Она попыталась отнестись к этому так же, как относилась к его невниманию к написанным ею статьям. Или к ее поездкам. Или… Но не получалось у нее так к этому отнестись. Не получалось. И ни дочкино сочувствие, ни мамины ежедневные звонки с расспросами и советами ничем в этом смысле не помогали.
Она взяла отпуск и уехала в Махру. Лето закончилось, все известинские вернулись в Москву. Только у Дугина да у нее светились вечерами окна. Время от времени Дугин подходил к Тамариному крыльцу и с некоторой опаской – что, мол, она здесь делает? – спрашивал, не боится ли, что ограбят, тем более и дожди пошли обложные, и крыши текут.

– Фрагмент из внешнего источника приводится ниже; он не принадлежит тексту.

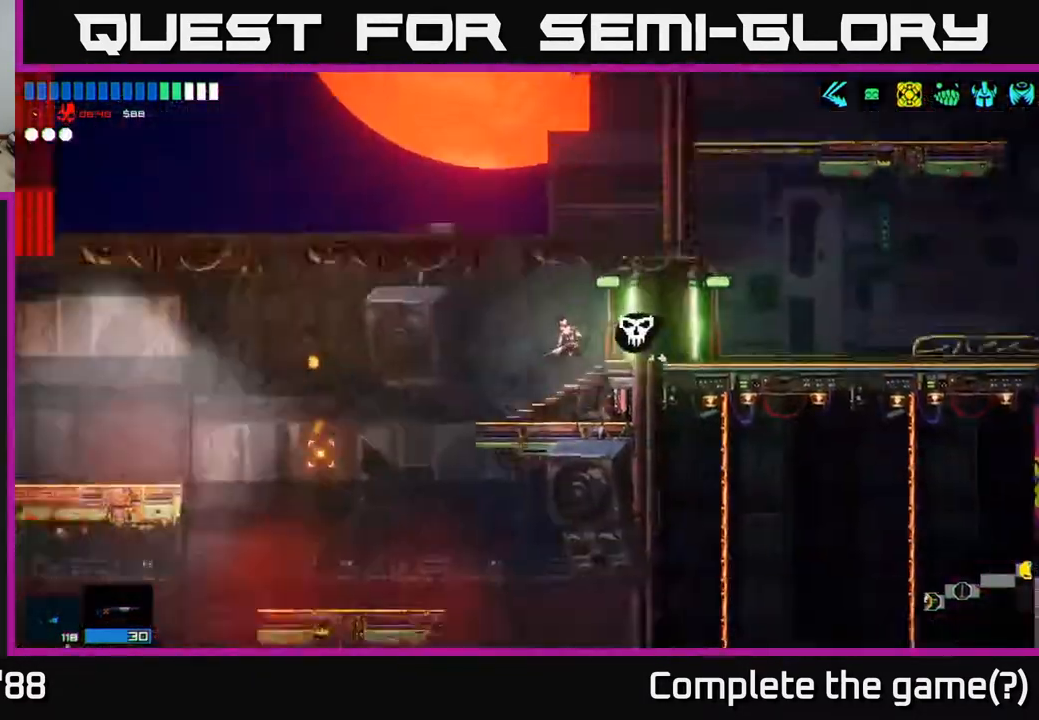
{"buttons": [], "left_stick": "left", "right_stick": "left", "events": [[217, "right_stick", "down-left"], [483, "right_stick", "left"]]}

Она не боялась ни грабителей, ни дождей. Под дырку в крыше поставила тазик и всю ночь слушала мерное хлюпанье капель. Они отсчитывали время ее жизни.
Тамара никогда не думала о своем возрасте. Словно ей и правда никогда не должно было стать больше тридцати девяти заговоренных лет. Она не только не думала о нем, но, как ни странно, радовалась ему и понимала природу своей радости: сознавала, что с годами становится содержательнее, интереснее, даже красивее, быть может. Да, наверняка красивее – в ее самоощущении появилась свобода, которая дается уверенностью в себе и сознанием своего равенства всем, с кем сводит жизнь. А эта свобода как раз и питает в равной мере красоту и разум.
Годы всегда приходили к ней. И только сейчас, слушая унылое хлюпанье капель, она поняла, что они – уходят.
Олег приехал через неделю. Сидя на мокром крыльце, Тамара смотрела, как он идет от машины по тропинке под соснами, и не знала, что чувствует сейчас.
– Прости, – остановившись перед крыльцом, сказал он. – Не мог понять, что правильнее, приехать или дать тебе одной побыть. Ошибся.
Как он догадался о своей ошибке, едва взглянув на нее, Тамара не понимала. Но догадался правильно. Одиночество не успокоило ее, не помогло собраться с мыслями, не вытащило из отчаяния, а, наоборот, утопило в нем совершенно.
Ночью, когда лежали на широкой деревянной кровати – с супружеской близостью велели повременить врачи, поэтому просто лежали и смотрели на лунный луч в просвете между занавесками, – Олег сказал:
– А может…
Тамара замерла. Ей показалось, муж сейчас произнесет: «А может, снова ребенка сделаем?» – или что-то подобное.
Не будет у нее больше детей. Это ей в клинике сказали совершенно определенно, да она и сама это знала. Тот, который не родился, был каким-то неожиданным подарком на излете молодости. Отнятым подарком…
– Может, давай дом построим? – помедлив, сказал Олег. – Как-то не хватает нам его, а? Раньше ни о чем таком не думал, а тут вдруг… Построим, Тамар?
Он спросил об этом почти робко. Тамара удивилась. Меньше всего ее мужу были свойственны такие черты, как робость.
– Ну, если ты хочешь… – без уверенности проговорила она.
– Хочу. Мне шестой десяток все-таки. Пора смотреть на цветы и кусты. С тобой.
Он повернулся на бок и потерся лбом о ее висок. Жест был виноватый, Тамара это поняла.
«А как же Махра?» – чуть не спросила она в растерянности.